Identifies the name assigned to the savepoint that is to be released.

Thus, suppose a table named EMPLOYEES has the following characteristics:

Open table as spreadsheet

Column Name	Data Type
EMPID	INTEGER
NAME	CHAR(20)
AGE	INTEGER

Now, suppose it was populated as follows:

Open table as spreadsheet

EMPID	NAME	AGE
1	MICK JAGGER	63
2	KEITH RICHARDS	63
3	RONNIE WOOD	59
4	CHARLIE WATTS	65

If the following sequence of SQL operations were to be performed within a single transaction, in the order shown:

 UPDATE employees SET empid = 3 WHERE empid = 2; SAVEPOINT s1 ON ROLLBACK RETAIN CURSORS; UPDATE employees SET empid = 5 WHERE empid = 3; SAVEPOINT s2 ON ROLLBACK RETAIN CURSORS; INSERT INTO employees VALUES (6, 'BILL WYMAN', 70); ROLLBACK TO SAVEPOINT s1; UPDATE employees SET empid = 2 WHERE empid = 4;

Then the records stored in the EMPLOYEES table would look like this:

Open table as spreadsheet

EMPID	NAME	AGE
1	MICK JAGGER	63
2	KEITH RICHARDS	63
3	RONNIE WOOD	59
4	CHARLIE WATTS	65

In this example, only the effects of the first and last update operation were retained; all other changes were removed when the ROLLBACK TO SAVEPOINT SQL statement was executed.

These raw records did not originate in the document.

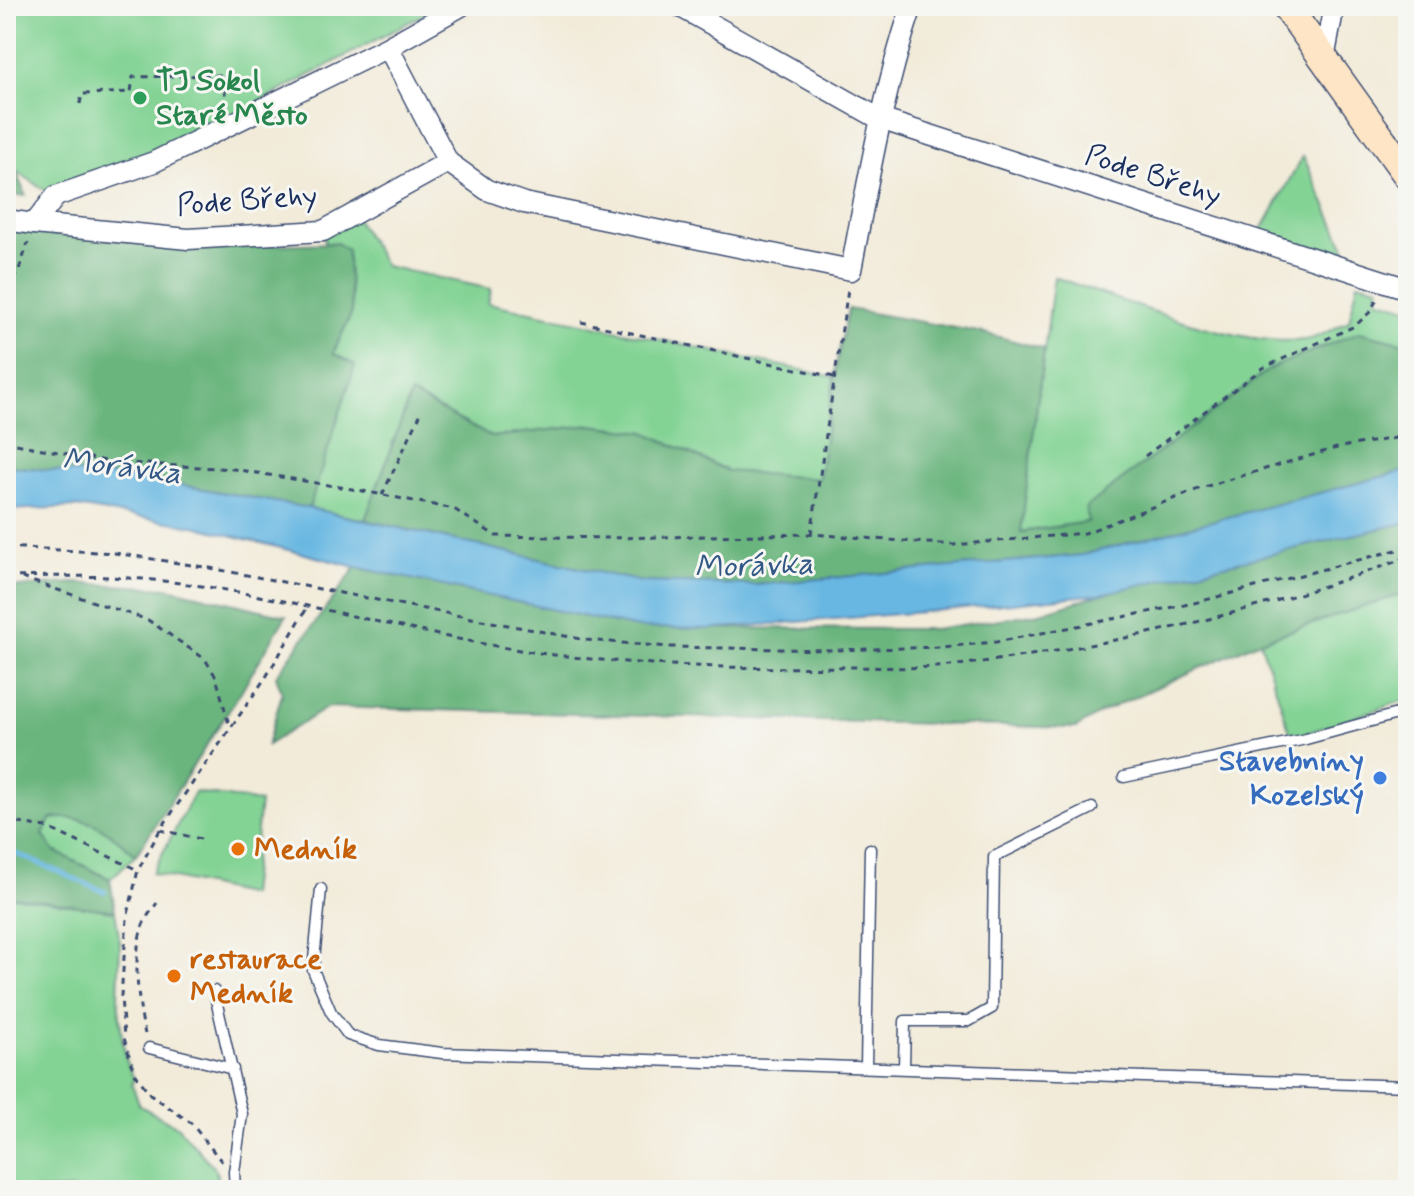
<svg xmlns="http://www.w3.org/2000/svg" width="1414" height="1196" font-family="Mynerve,sans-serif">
  <rect width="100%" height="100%" fill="#f6f6f2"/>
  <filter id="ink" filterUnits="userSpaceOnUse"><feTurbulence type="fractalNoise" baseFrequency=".0125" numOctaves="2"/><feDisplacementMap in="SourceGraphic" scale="16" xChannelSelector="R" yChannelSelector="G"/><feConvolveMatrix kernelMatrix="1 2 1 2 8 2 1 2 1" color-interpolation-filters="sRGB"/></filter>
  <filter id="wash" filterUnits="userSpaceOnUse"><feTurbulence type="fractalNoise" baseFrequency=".006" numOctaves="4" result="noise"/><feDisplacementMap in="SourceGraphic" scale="32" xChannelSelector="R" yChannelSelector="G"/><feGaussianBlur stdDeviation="1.8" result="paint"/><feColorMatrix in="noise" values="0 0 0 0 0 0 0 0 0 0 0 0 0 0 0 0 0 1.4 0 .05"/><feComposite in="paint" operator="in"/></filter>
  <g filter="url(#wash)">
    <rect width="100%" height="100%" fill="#f2ebd9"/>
    <path fill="#83d394" stroke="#4f8179" stroke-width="2" d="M6 6H439L228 119 168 148 49 193 15 170 10 113 15 64 6 60Z
      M1303 156 1352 263 1259 235Z
      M356 218 385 266 491 289 488 303 834 377 819 479 728 471 645 432 591 425 491 437 411 394 365 520 309 508 355 365 333 354 352 312 337 243 326 244 323 235Z
      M1054 277C1120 299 1237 348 1304 340 1318 339 1335 327 1349 321L1358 282 1379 287 1377 299 1408 308V344L1359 332 1088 522 1020 532Z
      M1408 592V699L1292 738 1260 641Z
      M195 792 260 802 250 895 152 873Z
      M73 816 101 826 136 855 110 879 54 851 43 834 50 819Z
      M6 896 115 911 120 943 118 998 122 1037 127 1063 134 1079 132 1085 140 1106 177 1126 215 1169 222 1190H6Z"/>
    <path fill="#6ab57e" stroke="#42726e" stroke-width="2" d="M6 60 15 64 10 113 15 170 26 196 9 195 6 191Z
      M6 228 187 247 337 243 347 250 352 312 333 353 355 365 309 508 147 479 6 466Z
      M848 309 984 333 1044 349 1021 532 1088 522 1086 507 1271 368 1359 332 1408 344V470L1082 555 755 585 642 582 365 520 411 394 491 437 591 425 645 432 728 471 819 479 837 360Z
      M1408 522V592L1260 641 1104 711 1076 728 328 707 267 745 282 694 276 676 356 567 638 628 934 629 1040 613 1101 594Z
      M72 583 168 588 286 616 240 693 136 855C107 831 90 813 50 819L43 835 54 851 110 879 115 911 6 896V588Z"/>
    <path fill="#68b7e2" stroke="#4273a0" stroke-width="2" d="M6 466 147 479 304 507 642 582 755 585 1082 555 1408 470V522L1101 594 923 612 709 629 638 628 356 567 194 526 76 507 6 510Z"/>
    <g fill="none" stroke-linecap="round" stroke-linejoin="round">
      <path stroke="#68b7e2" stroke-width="5" d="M6 853 17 854 105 892"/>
    </g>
  </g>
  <g filter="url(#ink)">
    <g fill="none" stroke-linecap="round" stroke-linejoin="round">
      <defs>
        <path id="service" d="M1124 777 1306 739 1408 711
          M321 889 313 970 331 1012 348 1035 379 1045 442 1053 1408 1086
          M214 991 242 1114 234 1172 235 1190
          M149 1048 233 1069
          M866 1067 870 849
          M904 1068 905 1021H969L992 1008 994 857 1092 808"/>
        <path id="minor" d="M679 6 880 119 1408 289
          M388 47 448 162 487 190 524 203 851 270C868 181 883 92 912 6
          M1324 59 1334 6
          M6 220 34 224 56 196 154 162 388 47 461 6
          M34 224 188 239 323 231 448 162"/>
        <path id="secondary" d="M1286 6 1408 176"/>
      </defs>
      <use href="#service" stroke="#3b4b70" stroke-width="13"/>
      <use href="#minor" stroke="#3b4b70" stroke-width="23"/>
      <use href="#secondary" stroke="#3b4b70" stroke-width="31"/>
      <path stroke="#3b4b70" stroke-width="3" stroke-dasharray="6 6" stroke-linecap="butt" d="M80 104 82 94 131 92 133 77 225 75V107
        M6 289 19 270 28 243
        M581 322 834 377
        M6 438 16 444 111 462 234 469 363 491 454 509 496 536 608 538 811 534 954 545 1085 533 1204 487 1340 447 1408 436
        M1145 456 1263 368 1355 326 1370 312 1377 299
        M382 495 420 415
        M811 534 848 289
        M6 547 115 553 210 568 586 640 670 647 833 650 942 647 996 642 1194 603 1408 547
        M6 577C59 576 110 575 163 581 298 596 429 641 564 656 656 667 749 669 842 667 878 667 915 669 950 666 1105 648 1262 612 1408 557
        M22 578 148 620 205 659 216 677 230 728
        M6 821 46 827 138 870
        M160 830 206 840
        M145 1034C138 1005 132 953 143 925 146 917 152 910 157 903
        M222 1162 191 1123 150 1094 134 1072 124 1038 121 996 127 919 138 870 160 830 266 677 307 608"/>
      <use href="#service" stroke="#fff" stroke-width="10"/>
      <use href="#minor" stroke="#fff" stroke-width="20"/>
      <use href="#secondary" stroke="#fde5c5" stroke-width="28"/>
    </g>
  </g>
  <circle fill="#2e9e5b" stroke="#f6f6f2" stroke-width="3" cx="140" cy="98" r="8"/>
  <circle fill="#3f7fe0" stroke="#f6f6f2" stroke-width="3" cx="1380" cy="778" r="8"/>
  <g fill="#e8710a" stroke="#f6f6f2" stroke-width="3">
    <circle cx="238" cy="849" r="8"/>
    <circle cx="174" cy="976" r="8"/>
  </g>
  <g text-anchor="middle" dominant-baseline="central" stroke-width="6" stroke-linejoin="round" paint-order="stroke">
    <g font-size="30" font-weight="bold" fill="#27864d" stroke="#f6f6f2" text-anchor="start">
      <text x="156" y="81">TJ Sokol<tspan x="156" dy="34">Staré Město</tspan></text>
    </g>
    <g font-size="30" fill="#1b2f5e" stroke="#f6f6f2">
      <text transform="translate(1153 176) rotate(18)">Pode Břehy</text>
      <text transform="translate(247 201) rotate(-4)">Pode Břehy</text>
    </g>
    <g font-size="30" font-weight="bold" fill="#366cbe" stroke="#f6f6f2" text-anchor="end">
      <text x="1364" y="761">Stavebniny<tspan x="1364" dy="34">Kozelský</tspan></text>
    </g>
    <g font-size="30" font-weight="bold" fill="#c56008" stroke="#f6f6f2" text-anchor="start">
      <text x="254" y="849">Medník</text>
      <text x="190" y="959">restaurace<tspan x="190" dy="34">Medník</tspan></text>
    </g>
    <g font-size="32" font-style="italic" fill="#325886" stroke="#f6f6f2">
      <text transform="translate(122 467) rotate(7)">Morávka</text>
      <text transform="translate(754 566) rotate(-2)">Morávka</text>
    </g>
  </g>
  <rect width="1414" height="1196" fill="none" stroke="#f6f6f2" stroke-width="32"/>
</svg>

Once a savepoint is created, all subsequent SQL statements executed are associated with that savepoint until it is released - either explicitly by calling the RELEASE SAVEPOINT statement or implicitly by ending the transaction or unit of work that the savepoint was created in. In addition, when you issue a ROLLBACK TO SAVEPOINT SQL statement, the corresponding savepoint is not automatically released as soon as the rollback operation is completed. Instead, you can issue multiple ROLLBACK TO SAVEPOINT statements for a given transaction, and each time a ROLLBACK TO SAVEPOINT statement is executed, the database will be returned to the state it was in at the time the savepoint was created. (If multiple savepoints have been created, it is possible to rollback to any savepoint available; you are not required to rollback successively to every savepoint, in the opposite order in which they were created, to return the database to the state it was in when an earlier savepoint was created.)